The review by Sir Peter North, which was published in June, concluded that the drug-driving problem was "out of all proportion" to the official figures.
That is partly because of the difficulty in testing for drugs, which means many cases go unrecorded.
At the moment police first need a doctor to decide whether the suspect has a "condition which might be due to a drug", and then a blood test has to be carried out.
Getting a doctor to the police station and the examination itself both take time - and could mean the drugs have left the suspect's system before the blood sample is taken.
There is another reason for thinking the current figures relating to drug-driving - 56 fatal accidents and 207 serious injury accidents in 2008 - are too low. If a suspect has been breathalysed and found to be over the drink-drive limit, police will rarely continue with further tests to decide if drugs are present too.
The government now says it will give manufacturers specifications for new testing equipment by the end of September. The resulting products are set to be trialled in police stations within a year and then rolled out to forces within two years.

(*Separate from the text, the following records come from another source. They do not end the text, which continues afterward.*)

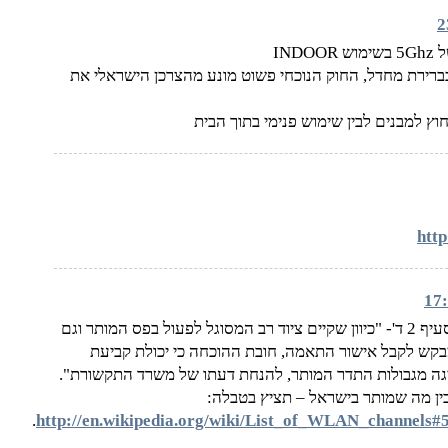
IN
רירת מחדל, החוק הנוכחי פשוט מונע מהצרכן הישראלי את
חוץ למבנים לבין שימוש פנימי בתוך הבית
http
יאיר – גם כשמביאים "הוכחה" כדאי לקרוא את תוכנה – סעיף 2 ד'- "כיוון שקיים ציוד רב המסוגל לפעול בפס המותר וגם
יגה מגבולות התדר המותר, להנחת דעתו של משרד התקשורת".
ין מה שמותר בישראל – תציץ בטבלה:
.
http://en.wikipedia.org/wiki/List_of_WLAN_channels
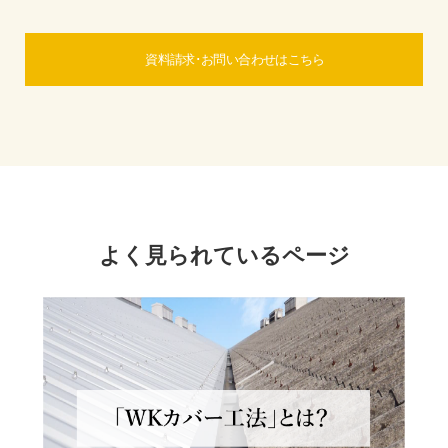
資料請求･お問い合わせはこちら
よく見られているページ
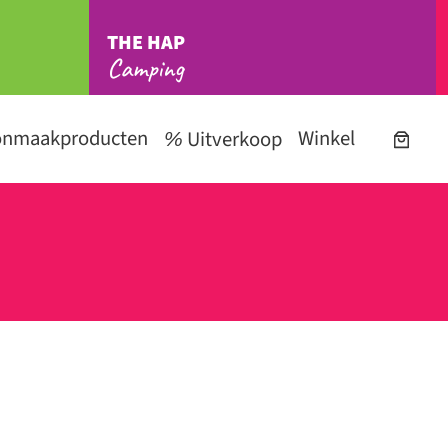
THE HAP
Camping
onmaakproducten
Winkel
Uitverkoop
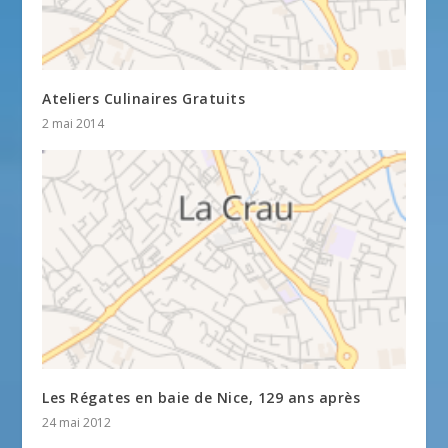
Ateliers Culinaires Gratuits
2 mai 2014
Les Régates en baie de Nice, 129 ans après
24 mai 2012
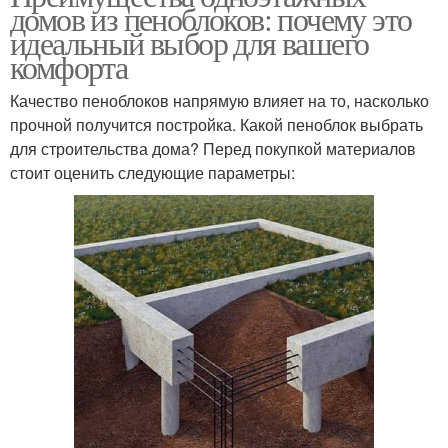
домов из пеноблоков: почему это
идеальный выбор для вашего
комфорта
Качество пеноблоков напрямую влияет на то, насколько
прочной получится постройка. Какой пеноблок выбрать
для строительства дома? Перед покупкой материалов
стоит оценить следующие параметры:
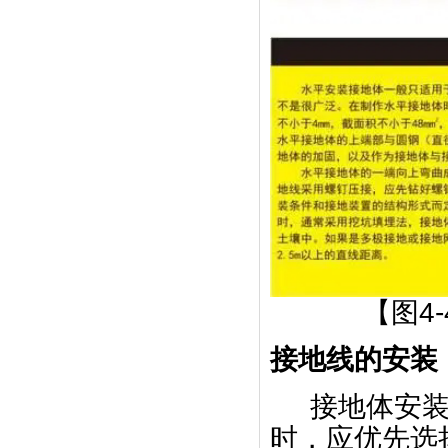
【图4
接地线的安装
接地体安
时，应优先选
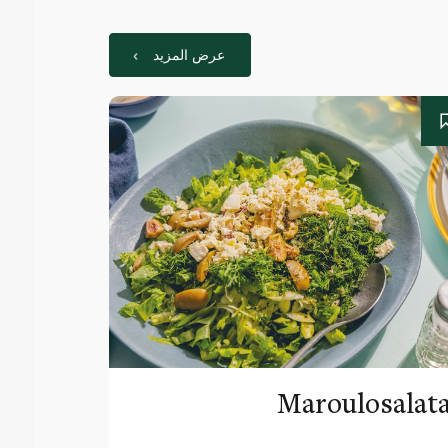
عرض المزيد
Maroulosalat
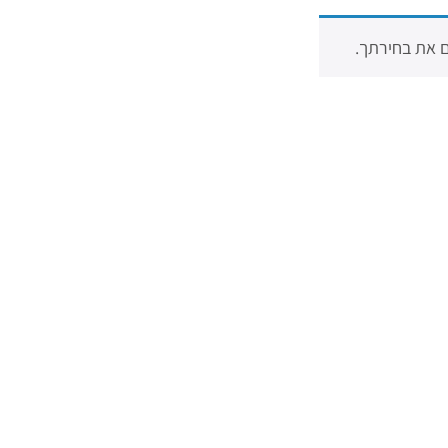
 את בחירתך.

Road Safety Minister Mike Penning said: "It is vital that the police have the tools they need to tackle those who drive while impaired by drugs.
"This selfish minority show a flagrant disregard, not only for their own lives, but for the safety of others and we are determined to tackle this menace. That is why we are taking urgent steps to make drug screening technology available as soon as possible."
The specifications are still being decided, but it is understood the Home Office wants the equipment to be capable of testing for the most common drugs, such as cannabis and cocaine.
It is not known yet if the test will use a sample of a suspect's saliva, as suggested by Sir Peter.
What is also uncertain is whether there will be a drug-drive limit, similar to the drink-drive limit, based on the level of driving impairment.
An alternative approach would be zero tolerance, where any amount of illegal drugs resulted in a prosecution regardless of whether driving was impaired.
The Home Office and Department for Transport are also to spend £300,000 on research into roadside testing equipment, with the eventual aim that all evidence for prosecutions could be gathered on site by traffic police.
The money will also be used to develop technology that can test for a wider range of drugs than is currently possible.
Edmund King, president of the AA motoring organisation, said: "The AA has long been highlighting the hidden problems of drugs and driving so we are delighted that these issues are being addressed.
"We believe that having a 'drugalyser' in police stations will make police work easier and act as a deterrent to drug-drivers."
Professor Stephen Glaister, director of the RAC Foundation, added: "At last the technology has caught up with the political will and the public mood."